* _Task to complete_:
Copy out the text of the records word for word, covering the stretch from the line containing "Плохое воспитание" through the line containing "新潟市東区牡丹山１丁目３４番１１号", both ends included. Leave the pictures out of your answer.
BEGIN Source records
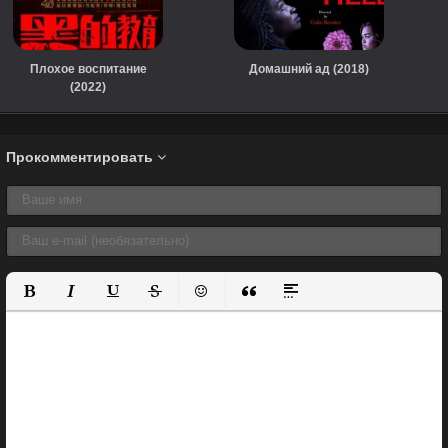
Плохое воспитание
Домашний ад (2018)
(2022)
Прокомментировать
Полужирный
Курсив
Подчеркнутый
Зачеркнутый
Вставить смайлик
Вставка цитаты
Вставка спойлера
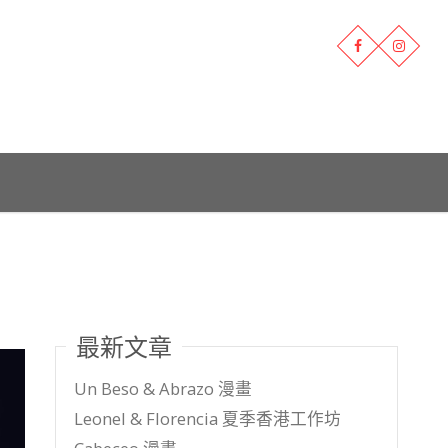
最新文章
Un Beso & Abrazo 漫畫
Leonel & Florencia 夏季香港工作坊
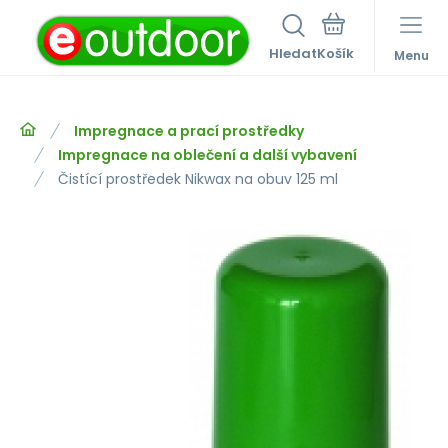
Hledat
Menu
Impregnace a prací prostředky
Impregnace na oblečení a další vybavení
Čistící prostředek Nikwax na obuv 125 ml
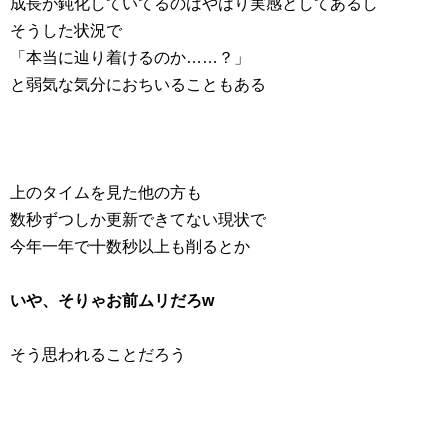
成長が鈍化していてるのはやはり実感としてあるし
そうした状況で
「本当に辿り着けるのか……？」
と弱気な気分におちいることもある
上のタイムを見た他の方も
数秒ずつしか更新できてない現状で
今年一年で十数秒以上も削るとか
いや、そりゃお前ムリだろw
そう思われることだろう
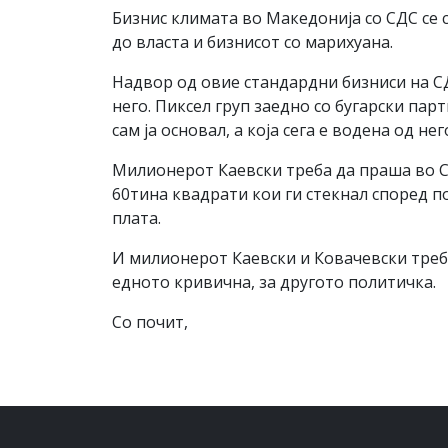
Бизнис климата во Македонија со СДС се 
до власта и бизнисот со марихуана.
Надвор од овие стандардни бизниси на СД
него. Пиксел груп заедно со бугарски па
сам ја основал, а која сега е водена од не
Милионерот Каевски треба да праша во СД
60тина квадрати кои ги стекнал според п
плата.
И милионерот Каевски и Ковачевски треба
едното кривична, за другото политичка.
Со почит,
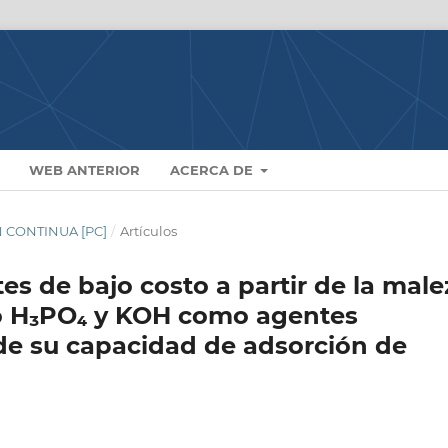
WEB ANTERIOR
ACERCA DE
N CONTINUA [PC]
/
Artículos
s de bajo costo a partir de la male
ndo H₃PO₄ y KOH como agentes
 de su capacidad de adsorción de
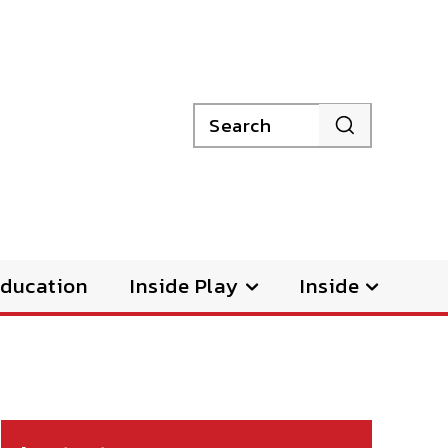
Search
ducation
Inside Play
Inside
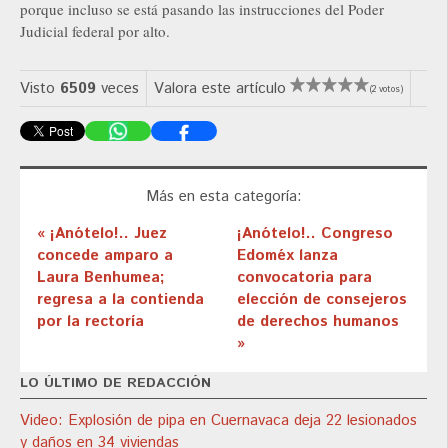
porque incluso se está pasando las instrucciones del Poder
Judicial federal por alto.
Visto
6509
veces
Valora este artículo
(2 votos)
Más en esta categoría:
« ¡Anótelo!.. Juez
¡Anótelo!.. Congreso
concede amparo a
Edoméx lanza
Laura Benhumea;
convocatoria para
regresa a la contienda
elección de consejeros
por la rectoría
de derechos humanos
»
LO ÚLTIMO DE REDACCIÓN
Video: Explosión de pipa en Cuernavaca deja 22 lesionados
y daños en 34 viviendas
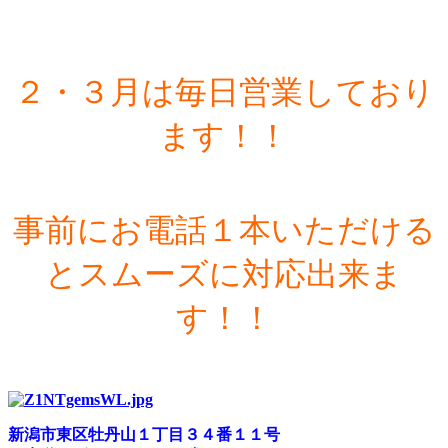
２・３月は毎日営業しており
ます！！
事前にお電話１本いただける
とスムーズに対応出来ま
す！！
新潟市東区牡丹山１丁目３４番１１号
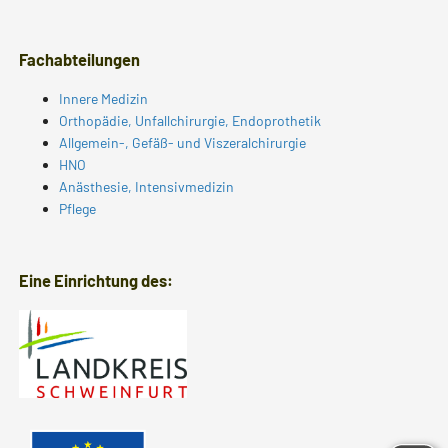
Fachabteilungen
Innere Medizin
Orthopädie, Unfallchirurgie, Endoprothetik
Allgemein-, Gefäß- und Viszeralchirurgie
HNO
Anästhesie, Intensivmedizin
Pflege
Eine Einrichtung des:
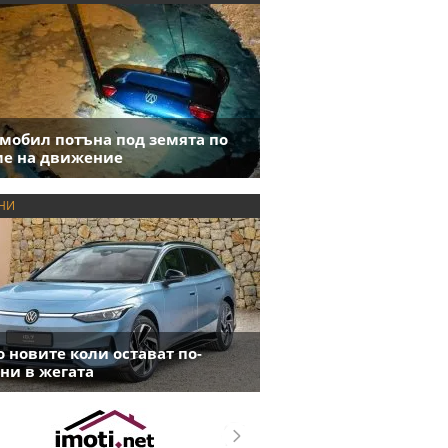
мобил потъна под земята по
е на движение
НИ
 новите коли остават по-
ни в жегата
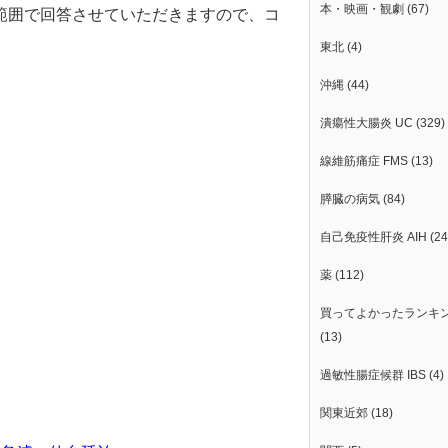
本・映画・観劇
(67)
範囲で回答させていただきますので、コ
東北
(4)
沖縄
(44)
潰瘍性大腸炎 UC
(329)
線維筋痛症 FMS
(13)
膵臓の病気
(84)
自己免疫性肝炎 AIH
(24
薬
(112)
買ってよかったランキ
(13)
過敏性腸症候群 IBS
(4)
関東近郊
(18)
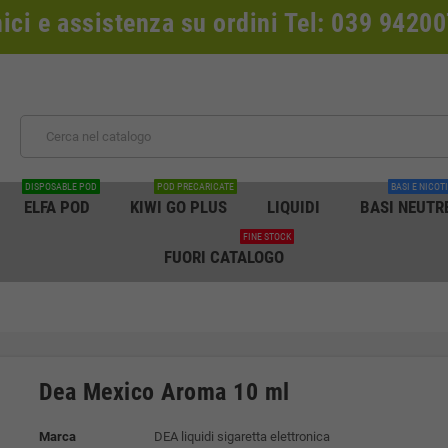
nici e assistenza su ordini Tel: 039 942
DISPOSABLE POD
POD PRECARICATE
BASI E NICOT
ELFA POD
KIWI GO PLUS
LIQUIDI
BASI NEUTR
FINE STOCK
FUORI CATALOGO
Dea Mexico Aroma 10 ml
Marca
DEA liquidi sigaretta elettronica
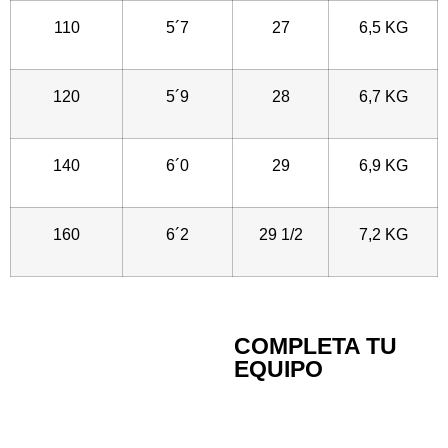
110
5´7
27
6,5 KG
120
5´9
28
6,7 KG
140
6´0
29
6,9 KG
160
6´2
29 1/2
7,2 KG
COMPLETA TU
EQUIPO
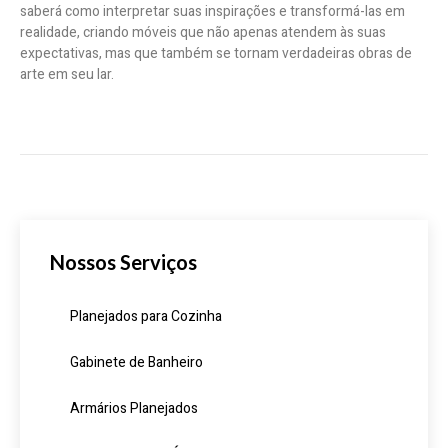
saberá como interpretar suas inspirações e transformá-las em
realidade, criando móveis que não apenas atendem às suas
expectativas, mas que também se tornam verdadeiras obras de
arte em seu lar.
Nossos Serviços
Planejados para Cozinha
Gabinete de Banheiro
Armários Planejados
END Source records
BEGIN Source records
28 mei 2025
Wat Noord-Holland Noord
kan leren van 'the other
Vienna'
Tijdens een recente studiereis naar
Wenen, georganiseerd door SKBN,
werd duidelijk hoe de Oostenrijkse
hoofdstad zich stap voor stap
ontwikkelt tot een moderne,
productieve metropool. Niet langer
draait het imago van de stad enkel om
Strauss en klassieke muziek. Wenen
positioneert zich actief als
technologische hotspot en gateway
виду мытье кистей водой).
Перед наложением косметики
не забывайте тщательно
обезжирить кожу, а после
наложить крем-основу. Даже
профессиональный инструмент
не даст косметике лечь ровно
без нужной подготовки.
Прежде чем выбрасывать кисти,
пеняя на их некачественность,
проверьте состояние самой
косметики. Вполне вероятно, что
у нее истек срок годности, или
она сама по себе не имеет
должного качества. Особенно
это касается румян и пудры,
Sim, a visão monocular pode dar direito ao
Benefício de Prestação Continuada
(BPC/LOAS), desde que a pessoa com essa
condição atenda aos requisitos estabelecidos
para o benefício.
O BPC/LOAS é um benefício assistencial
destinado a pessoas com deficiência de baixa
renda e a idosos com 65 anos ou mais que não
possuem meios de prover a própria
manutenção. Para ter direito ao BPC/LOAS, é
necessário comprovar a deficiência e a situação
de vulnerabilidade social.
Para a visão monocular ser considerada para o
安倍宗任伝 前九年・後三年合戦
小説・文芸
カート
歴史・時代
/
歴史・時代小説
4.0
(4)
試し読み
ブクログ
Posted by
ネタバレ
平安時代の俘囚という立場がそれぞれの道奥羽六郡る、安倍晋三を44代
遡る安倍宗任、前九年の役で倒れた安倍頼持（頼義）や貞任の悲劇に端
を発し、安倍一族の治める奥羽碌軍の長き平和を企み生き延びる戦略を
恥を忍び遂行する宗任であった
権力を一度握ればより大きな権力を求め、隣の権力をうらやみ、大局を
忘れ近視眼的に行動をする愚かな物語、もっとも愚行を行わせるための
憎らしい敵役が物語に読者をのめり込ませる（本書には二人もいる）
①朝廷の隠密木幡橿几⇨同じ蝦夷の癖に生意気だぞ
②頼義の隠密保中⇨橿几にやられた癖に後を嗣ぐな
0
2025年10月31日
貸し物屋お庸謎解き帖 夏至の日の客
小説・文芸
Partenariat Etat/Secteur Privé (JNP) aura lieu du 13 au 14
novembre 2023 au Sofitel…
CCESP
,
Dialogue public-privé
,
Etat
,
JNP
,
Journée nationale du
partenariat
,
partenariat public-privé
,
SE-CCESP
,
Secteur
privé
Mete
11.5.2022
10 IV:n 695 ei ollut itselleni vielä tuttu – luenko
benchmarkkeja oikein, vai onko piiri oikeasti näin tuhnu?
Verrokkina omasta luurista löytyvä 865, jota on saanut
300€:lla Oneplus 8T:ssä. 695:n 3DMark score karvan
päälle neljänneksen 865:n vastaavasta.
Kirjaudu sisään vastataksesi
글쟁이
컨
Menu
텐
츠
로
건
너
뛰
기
END Source records
* _Answer below_:
Плохое воспитание
Домашний ад (2018)
(2022)
Прокомментировать
Полужирный
Курсив
Подчеркнутый
Зачеркнутый
Вставить смайлик
Вставка цитаты
Вставка спойлера
最新文章
Un Beso & Abrazo 漫畫
Leonel & Florencia 夏季香港工作坊
Hledat
Menu
Impregnace a prací prostředky
Impregnace na oblečení a další vybavení
Čistící prostředek Nikwax na obuv 125 ml
成長が鈍化していてるのはやはり実感としてあるし
そうした状況で
「本当に辿り着けるのか……？」
と弱気な気分におちいることもある
上のタイムを見た他の方も
数秒ずつしか更新できてない現状で
今年一年で十数秒以上も削るとか
いや、そりゃお前ムリだろw
そう思われることだろう
Бизнис климата во Македонија со СДС се 
до власта и бизнисот со марихуана.
Надвор од овие стандардни бизниси на СД
него. Пиксел груп заедно со бугарски па
сам ја основал, а која сега е водена од не
Милионерот Каевски треба да праша во СД
60тина квадрати кои ги стекнал според п
плата.
И милионерот Каевски и Ковачевски треба
едното кривична, за другото политичка.
Со почит,
WEB ANTERIOR
ACERCA DE
N CONTINUA [PC]
/
Artículos
s de bajo costo a partir de la male
ndo H₃PO₄ y KOH como agentes
 de su capacidad de adsorción de
Search
ducation
Inside Play
Inside
porque incluso se está pasando las instrucciones del Poder
Judicial federal por alto.
Visto
6509
veces
Valora este artículo
(2 votos)
Más en esta categoría:
« ¡Anótelo!.. Juez
¡Anótelo!.. Congreso
concede amparo a
Edoméx lanza
Laura Benhumea;
convocatoria para
regresa a la contienda
elección de consejeros
por la rectoría
de derechos humanos
»
LO ÚLTIMO DE REDACCIÓN
Video: Explosión de pipa en Cuernavaca deja 22 lesionados
y daños en 34 viviendas
２・３月は毎日営業しており
ます！！
事前にお電話１本いただける
とスムーズに対応出来ま
す！！
新潟市東区牡丹山１丁目３４番１１号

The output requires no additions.